Job’s Miserable Comforters

The book of Job is a guide on how to engage God in the face of mouth-stopping pain. It is also a guide for how not to engage people who are journeying through horrendous suffering. Job’s friends came from all around to walk with him and help him, instead they added to his sorrow.

Dr. Bob Kellermen provides a helpful synopsis of how Job experienced his comforters and how not to engage suffering companions.

How does Job view their counsel? He longs for the devotion of his friends (6:14), which they aren’t. He calls them undependable brothers (6:15), which they are.

They can’t handle Job’s doubts, treating the words of a despairing man as wind (6:26). He feels they say, “Forget it! Smile!” His dread remains. “If I say, ‘I will forget my complaint, I will change my expression, and smile,’ I still dread all my sufferings, for I know you will not hold me innocent” (Job 9:27-28).

He experiences their total lack of empathy. “Men at ease have contempt for misfortunate” (Job 12:5).  

Miserable comforters (Job 16:2) they are. Rather than communicating that “it’s normal to hurt,” they increase Job’s hurt. Having no compassionate discernment, they claim that his wounds are self-inflicted. “How we will hound him, since the root of the trouble lies in him” (Job 19:28).
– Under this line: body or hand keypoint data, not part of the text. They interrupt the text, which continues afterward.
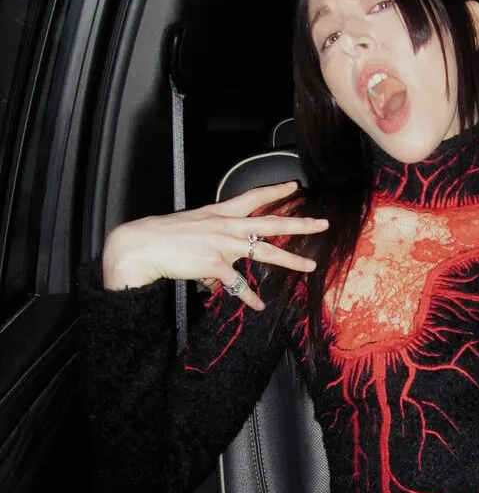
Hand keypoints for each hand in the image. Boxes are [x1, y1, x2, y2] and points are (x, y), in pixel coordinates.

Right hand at [103, 181, 328, 309]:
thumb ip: (213, 246)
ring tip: (309, 266)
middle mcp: (226, 225)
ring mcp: (223, 244)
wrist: (141, 245)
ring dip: (290, 260)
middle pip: (271, 222)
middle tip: (322, 223)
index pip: (253, 197)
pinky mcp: (215, 264)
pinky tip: (259, 306)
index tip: (294, 186)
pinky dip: (250, 297)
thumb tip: (222, 275)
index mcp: (220, 213)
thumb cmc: (163, 237)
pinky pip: (239, 284)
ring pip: (266, 251)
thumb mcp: (192, 230)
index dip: (275, 190)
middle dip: (300, 223)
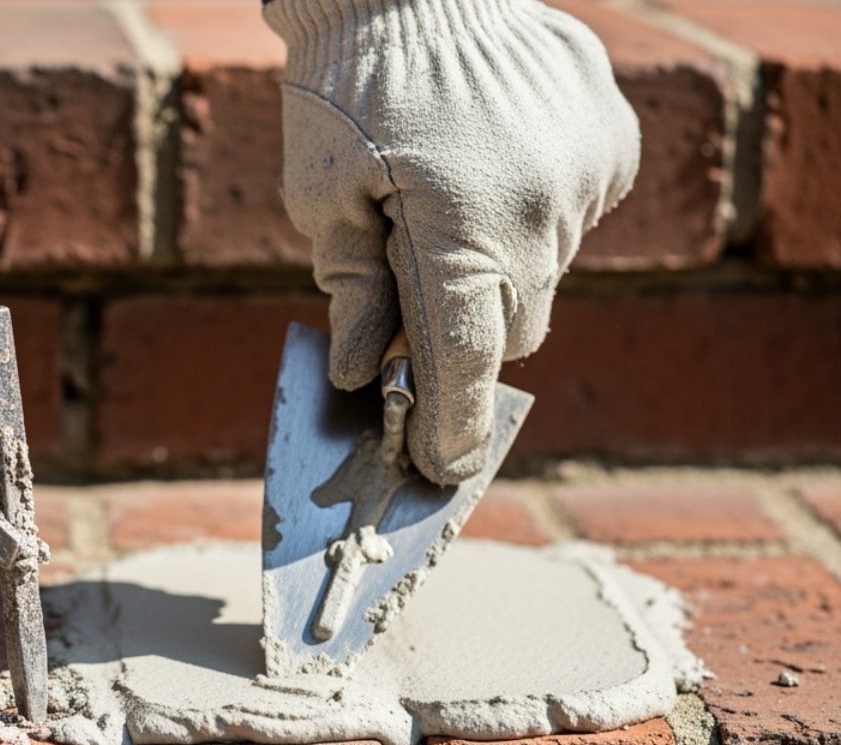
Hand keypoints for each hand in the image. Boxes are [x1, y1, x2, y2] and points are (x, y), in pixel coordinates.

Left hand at [265, 0, 638, 482]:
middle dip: (466, 336)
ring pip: (547, 274)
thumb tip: (362, 374)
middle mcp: (539, 213)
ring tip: (447, 201)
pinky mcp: (613, 144)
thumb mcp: (322, 195)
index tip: (442, 467)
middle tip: (415, 300)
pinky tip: (491, 167)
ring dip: (500, 268)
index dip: (452, 425)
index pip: (465, 362)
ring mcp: (585, 177)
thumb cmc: (347, 87)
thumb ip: (352, 289)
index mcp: (458, 232)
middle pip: (513, 330)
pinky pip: (577, 217)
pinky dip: (535, 215)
They crush Job’s spirit through their long-winded speeches, argumentative nature, lack of empathy and encouragement, failure to bring relief and comfort, and their closed-minded, arrogant, superior, hostile attitudes based upon wrong motives and a condemning spirit (Job 17:1-5).
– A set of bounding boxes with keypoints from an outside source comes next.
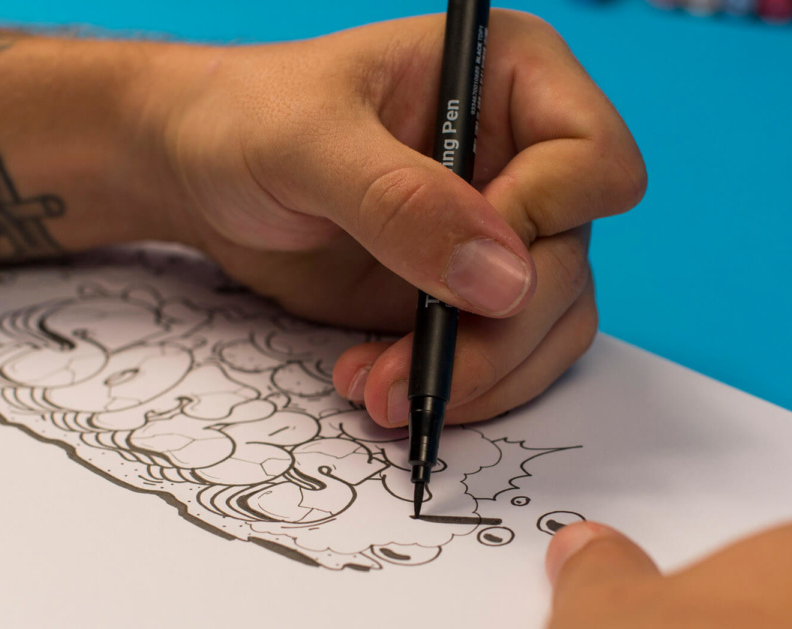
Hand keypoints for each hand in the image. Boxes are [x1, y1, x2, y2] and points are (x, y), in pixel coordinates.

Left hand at [139, 12, 643, 427]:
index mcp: (511, 78)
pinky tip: (377, 381)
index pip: (595, 162)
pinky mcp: (465, 293)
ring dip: (476, 376)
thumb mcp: (308, 143)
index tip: (460, 258)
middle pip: (572, 264)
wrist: (197, 173)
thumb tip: (501, 279)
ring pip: (550, 326)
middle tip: (412, 370)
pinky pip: (504, 358)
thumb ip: (400, 200)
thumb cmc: (243, 118)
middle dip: (494, 334)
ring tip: (376, 387)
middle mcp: (523, 156)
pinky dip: (455, 385)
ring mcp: (499, 233)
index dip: (543, 220)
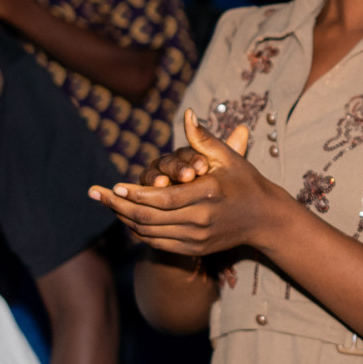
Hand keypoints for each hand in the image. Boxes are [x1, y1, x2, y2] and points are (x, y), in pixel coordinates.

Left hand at [91, 110, 296, 255]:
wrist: (265, 219)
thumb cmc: (245, 181)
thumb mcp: (228, 156)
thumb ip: (203, 137)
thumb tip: (187, 114)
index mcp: (208, 193)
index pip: (162, 198)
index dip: (135, 194)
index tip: (115, 185)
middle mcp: (201, 220)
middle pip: (148, 217)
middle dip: (118, 206)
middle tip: (96, 194)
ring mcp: (197, 238)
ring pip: (149, 232)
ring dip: (124, 218)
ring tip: (108, 204)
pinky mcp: (194, 249)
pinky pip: (157, 243)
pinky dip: (139, 231)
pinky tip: (127, 217)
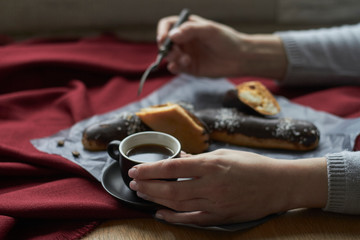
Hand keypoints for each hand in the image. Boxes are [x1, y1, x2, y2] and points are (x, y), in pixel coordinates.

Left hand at [128, 149, 326, 225]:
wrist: (278, 184)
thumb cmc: (253, 165)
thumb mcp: (225, 154)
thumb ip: (199, 158)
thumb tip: (180, 159)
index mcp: (211, 164)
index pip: (172, 167)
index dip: (150, 169)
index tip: (136, 169)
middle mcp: (211, 184)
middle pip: (170, 189)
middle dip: (148, 185)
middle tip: (134, 183)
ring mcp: (215, 203)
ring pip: (177, 205)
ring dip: (156, 199)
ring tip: (142, 194)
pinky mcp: (220, 216)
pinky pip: (191, 220)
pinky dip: (173, 218)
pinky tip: (160, 213)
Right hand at [157, 15, 286, 79]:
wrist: (239, 58)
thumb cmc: (227, 40)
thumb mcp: (209, 30)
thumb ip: (190, 30)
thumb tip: (172, 35)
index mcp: (187, 27)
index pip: (167, 25)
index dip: (162, 31)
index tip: (163, 39)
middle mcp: (184, 40)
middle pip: (165, 42)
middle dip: (167, 48)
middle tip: (176, 52)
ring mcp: (186, 54)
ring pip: (169, 56)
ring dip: (172, 58)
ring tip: (186, 60)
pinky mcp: (189, 68)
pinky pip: (176, 68)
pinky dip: (174, 68)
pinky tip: (178, 67)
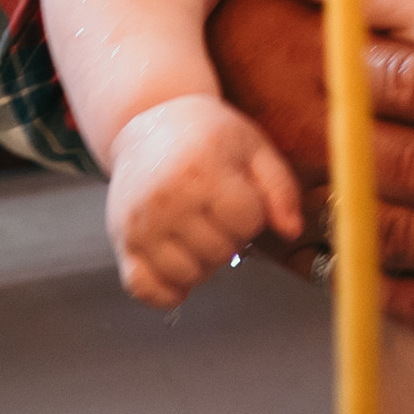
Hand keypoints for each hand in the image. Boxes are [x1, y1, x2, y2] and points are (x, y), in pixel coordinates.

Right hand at [103, 92, 304, 307]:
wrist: (151, 121)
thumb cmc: (208, 135)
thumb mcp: (254, 146)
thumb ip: (280, 188)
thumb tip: (291, 231)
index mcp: (203, 172)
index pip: (248, 222)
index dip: (254, 216)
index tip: (243, 199)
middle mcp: (167, 200)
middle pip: (220, 252)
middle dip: (231, 239)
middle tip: (220, 215)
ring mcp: (140, 224)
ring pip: (187, 276)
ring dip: (203, 264)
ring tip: (200, 234)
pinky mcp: (122, 240)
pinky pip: (142, 289)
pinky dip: (165, 291)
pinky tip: (177, 270)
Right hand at [208, 0, 413, 338]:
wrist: (167, 67)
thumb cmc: (266, 10)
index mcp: (313, 55)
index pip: (405, 80)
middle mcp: (301, 128)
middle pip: (412, 164)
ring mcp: (287, 190)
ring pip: (389, 227)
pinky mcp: (277, 235)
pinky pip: (343, 274)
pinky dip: (400, 298)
Of them, Job concludes, “These men turn night into day; in the face of darkness they say, ‘Light is near’” (Job 17:12).

They are like the counselor who says, “Don’t talk about your problems, don’t think about your suffering, and don’t remember your past hurts!” They have no dark-night-of-the-soul vision, no 20/20 spiritual vision, and no long-distance vision; so they call the darkness light. Job, however, has long-distance vision. His heart yearns for God and he knows that he will see God (Job 19:25-27).
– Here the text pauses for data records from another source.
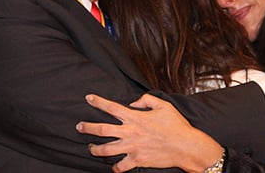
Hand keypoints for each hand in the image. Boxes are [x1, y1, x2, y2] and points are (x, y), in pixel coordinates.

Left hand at [76, 94, 223, 172]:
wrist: (185, 146)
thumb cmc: (176, 126)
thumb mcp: (163, 105)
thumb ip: (146, 100)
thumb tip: (134, 102)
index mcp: (136, 118)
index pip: (112, 108)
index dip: (98, 102)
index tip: (89, 98)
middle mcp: (131, 132)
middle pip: (102, 130)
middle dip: (87, 127)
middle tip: (79, 126)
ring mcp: (132, 148)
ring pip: (106, 150)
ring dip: (95, 149)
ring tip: (90, 148)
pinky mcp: (137, 160)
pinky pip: (120, 166)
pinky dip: (115, 167)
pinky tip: (113, 166)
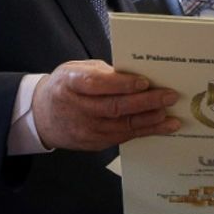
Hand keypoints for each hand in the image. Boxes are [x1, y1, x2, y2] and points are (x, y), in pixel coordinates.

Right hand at [32, 59, 179, 149]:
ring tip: (170, 115)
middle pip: (114, 107)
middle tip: (169, 96)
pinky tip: (161, 126)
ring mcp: (85, 130)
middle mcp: (77, 108)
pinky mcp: (94, 144)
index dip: (121, 84)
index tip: (144, 82)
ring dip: (150, 121)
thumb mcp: (76, 69)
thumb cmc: (66, 86)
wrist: (43, 116)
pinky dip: (143, 132)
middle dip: (145, 102)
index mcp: (70, 83)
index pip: (97, 84)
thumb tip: (135, 75)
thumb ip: (103, 72)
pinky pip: (122, 137)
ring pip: (122, 126)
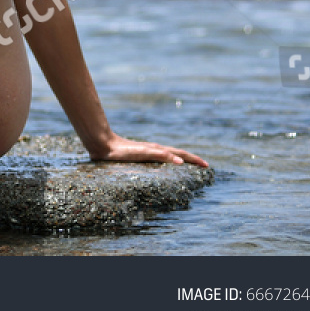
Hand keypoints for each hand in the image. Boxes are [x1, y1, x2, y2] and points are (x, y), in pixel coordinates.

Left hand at [89, 133, 208, 167]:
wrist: (102, 144)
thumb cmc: (120, 151)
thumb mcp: (141, 154)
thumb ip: (159, 156)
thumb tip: (179, 162)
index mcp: (158, 150)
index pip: (181, 155)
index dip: (194, 160)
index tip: (206, 165)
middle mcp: (155, 149)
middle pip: (177, 153)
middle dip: (191, 159)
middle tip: (204, 166)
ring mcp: (148, 151)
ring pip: (170, 154)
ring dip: (182, 159)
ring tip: (189, 165)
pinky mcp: (140, 154)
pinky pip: (160, 157)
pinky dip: (169, 160)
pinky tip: (165, 165)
Job feels no rapport with them.

“They torment me, crush me with words. I sense their reproach as they shame me. They exalt themselves. I feel so alone when I am with them. So alienated and forgotten. Here’s how my ‘spiritual friends’ make me feel: alienated, estranged, forgotten, offensive, loathsome. All my ‘friends’ detest me; they have turned against me, having no pity on me” (author’s paraphrase of Job 19).

They are unwise. They offer nonsense answers because they’re not paying attention to life, not learning life’s lessons.

“You have not wisely paid attention to how things work in the real world. Your academic knowledge, your theologizing, is out to lunch. How can you console or comfort me with your vain nonsense, since your answers are falsehood? You are wrong about life, about me, and about God!” (author’s paraphrase of Job 21).

They are “sin-spotters.” They know confrontation only. Thus, they become co-conspirators with Satan the accuser who condemns men and curses God.

By observing what Job’s friends did, we learn exactly what to avoid with ours.